International

Covid-19 deepens divide between Bangladesh’s rural and urban students

While wealthy urban children can continue their schooling online, lack of means and infrastructure have left the rural poor without access to education.

Nine-year-old Subarna Akhter Sathi spends most of her days with friends at a local playground in Brahmanbaria, an eastern district of Bangladesh. Normally, Subarna would be in school or doing homework but most schools have been shut since late March, when Bangladesh went into lockdown to contain the outbreak of the coronavirus.

“My daughter has lost interest in studying since her school closed,” Subarna’s mother, Roksana Begum, tells DW. “She wakes up late and plays all day.”

The South Asian country has registered more than 394,000 coronavirus cases and over 5,700 deaths to date. 

The March 26 nationwide lockdown brought everything in the country to a near standstill, and forced 38.6 million students of all education levels out of school. Though the government eased lockdown measures after two months, education institutions are expected to remain closed until October 31.

City schools outsmart Covid-19

Bangladesh currently has an estimated 21.6 million students enrolled in its elementary and primary schools, another 13 million in secondary schools and 4 million studying at universities and colleges. According to the Ministry of Education, 76% of Bangladesh’s secondary schools are located in rural areas. It says roughly 60% of primary school children attend government-run schools, which are mostly in rural areas as well.

“Rural schools lack infrastructure including digital equipment, qualified teachers and hygiene facilities,” says Mahtab Uddin, a research fellow at the non-government organization (NGO) South Asian Network on Economic Modeling (SANEM). Uddin says this has hindered online schooling efforts in the country.
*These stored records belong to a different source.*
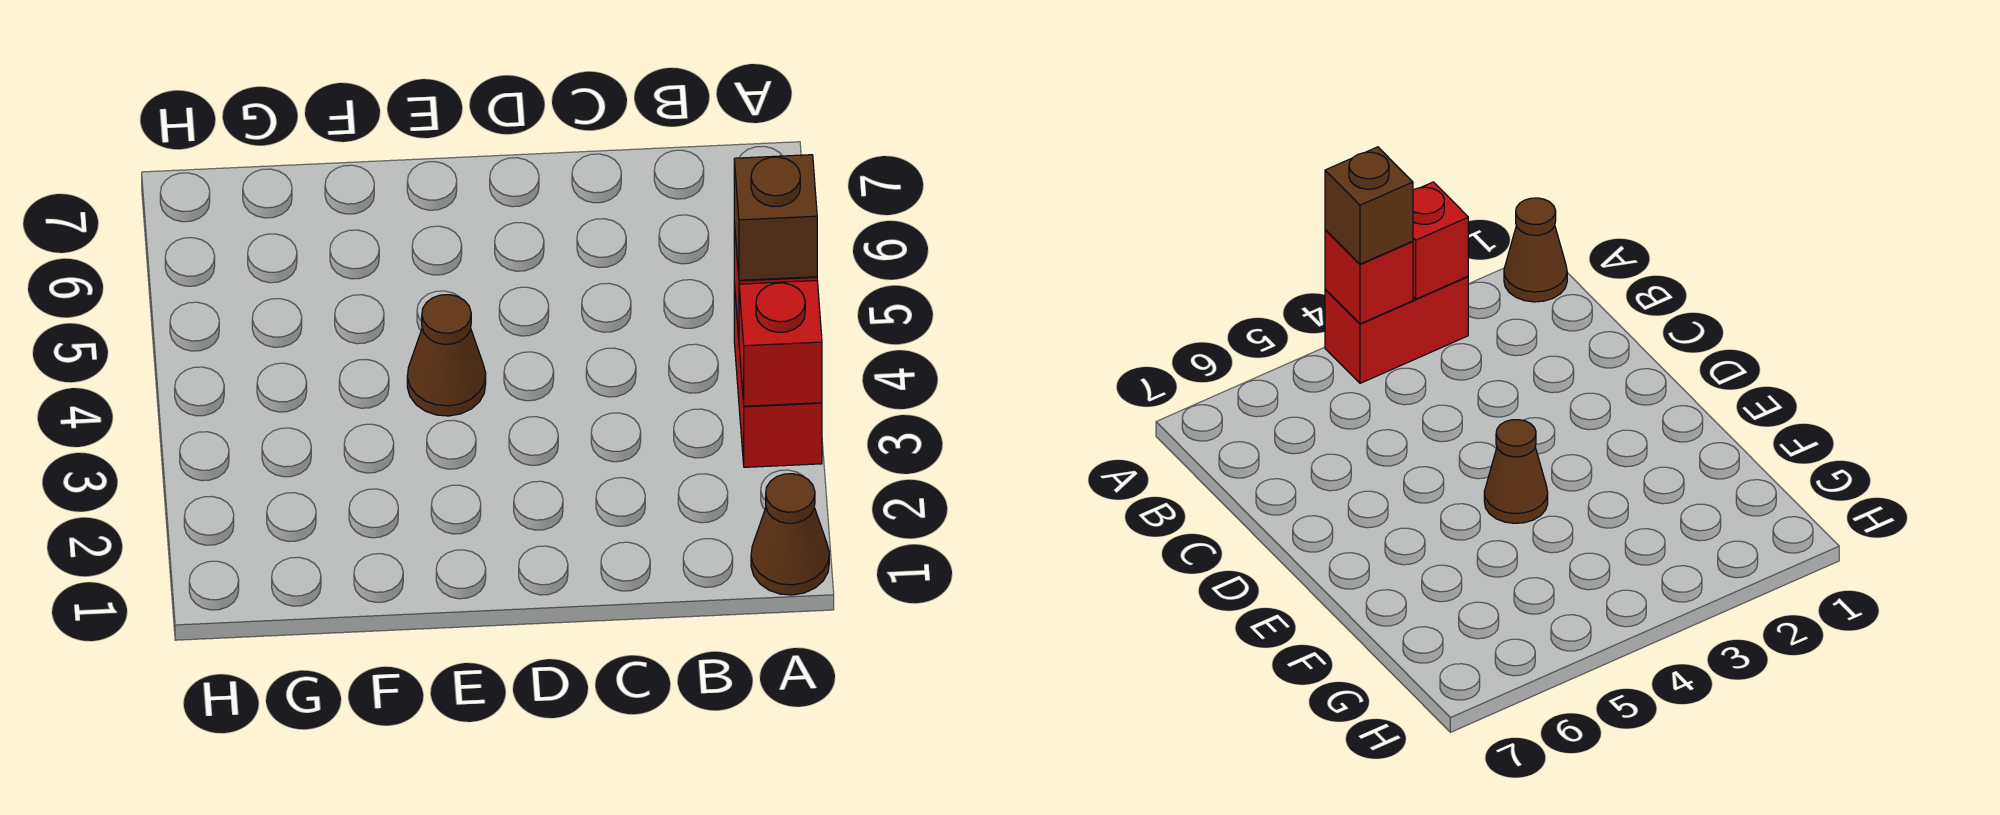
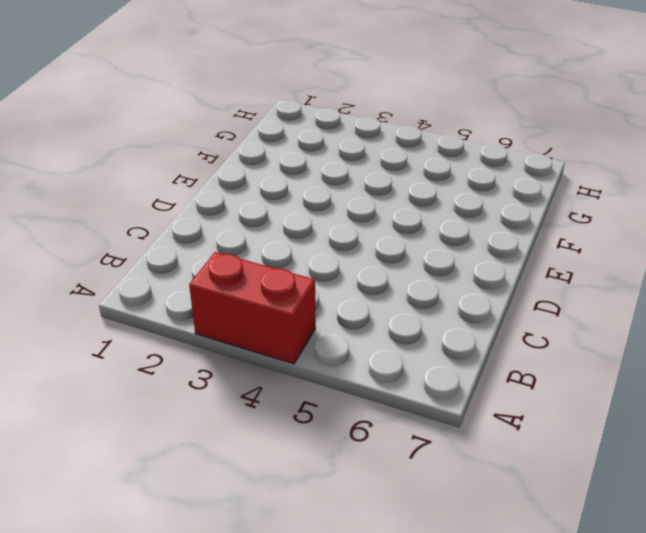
none -> brown cone A1 level 1
none -> brown cone E4 level 1

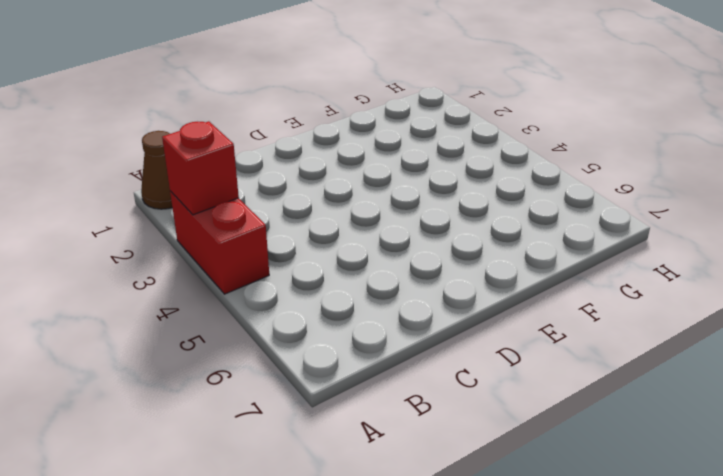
none -> brown cone E4 level 1
none -> red brick A4 level 2

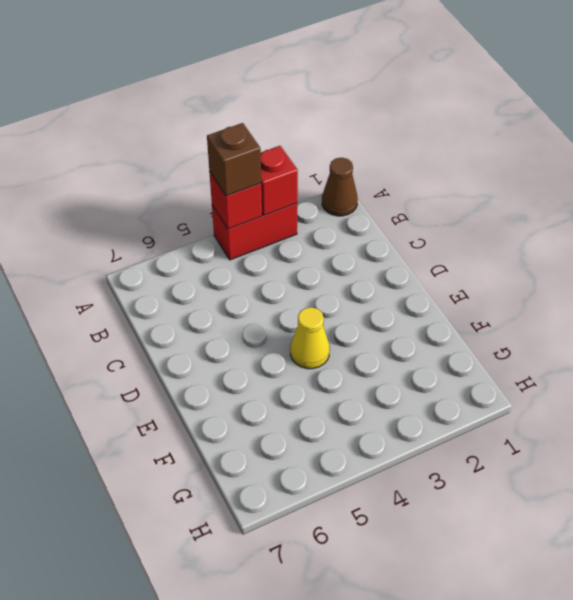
yellow cone E4 level 1 -> brown cone E4 level 1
Bangladesh’s private schools, on the other hand, have been quick to adopt online learning methods in the wake of the lockdown, offering lectures delivered via social media platforms like WhatsApp, Facebook and YouTube.

Mostly located in urban areas, these schools are attended by the country’s wealthier classes. Not only are the schools better equipped and prepared, students are also more likely to have access to required technologies at home, with parents who are usually computer literate.

Thai students wear face masks and sit at desks with plastic screens (Getty Images/L. DeCicca)

A long way to go

Meanwhile, the Bangladeshi government has asked state-owned radio and television stations to broadcast live and recorded lectures in an effort to address the disruption of schooling due to the pandemic. Teachers are also giving students course-related advice via mobile phone, says Akram Al Hossain, senior secretary of Bangladesh’s Primary and Mass Education Ministry.  

While government efforts to reach students seem to have been successful in regard to urban areas, poor internet connections and a lack of digital devices continue to deny many rural students access to such programs.

Universities have also started delivering lectures via online platforms like Zoom but there, too, lack of technical infrastructure has been a hurdle for some students. 

“We began delivering lectures online in the face of challenges like our students’ limited access to digital equipment and technology,” said Mohammad Sahid Ullah, a professor at the University of Chittagong, one of the country’s largest universities, with more than 25,000 students.

Ullah says, “Many faculty members show no interest in delivering online lectures, exacerbating our limitations.” He says another problem they have is that student attendance can never be confirmed.

Dwindling finances

In a recent study, Bangladesh Rural Advancement Committee (BRAC), an NGO, found that 54% of Bangladesh’s rural households lacked internet access, while 59% did not have access to smartphones.

According to University of Chittagong’s Sahid Ullah, the government will have to assess factors like access to technology, literacy and student capability before designing an online communication strategy.

In addition to limited infrastructure, people living in rural areas — like 9-year-old Subarna and her mother, Roksana — have been forced to grapple with lack of income since the lockdown began. Buying a smartphone for Subarna’s schooling is definitely out of the question.

“My husband’s income went down in recent months due the coronavirus pandemic. It has caused a great deal of suffering in our lives,” Begum says, adding that buying a smartphone and data “in this crisis” would only worsen her family’s economic woes.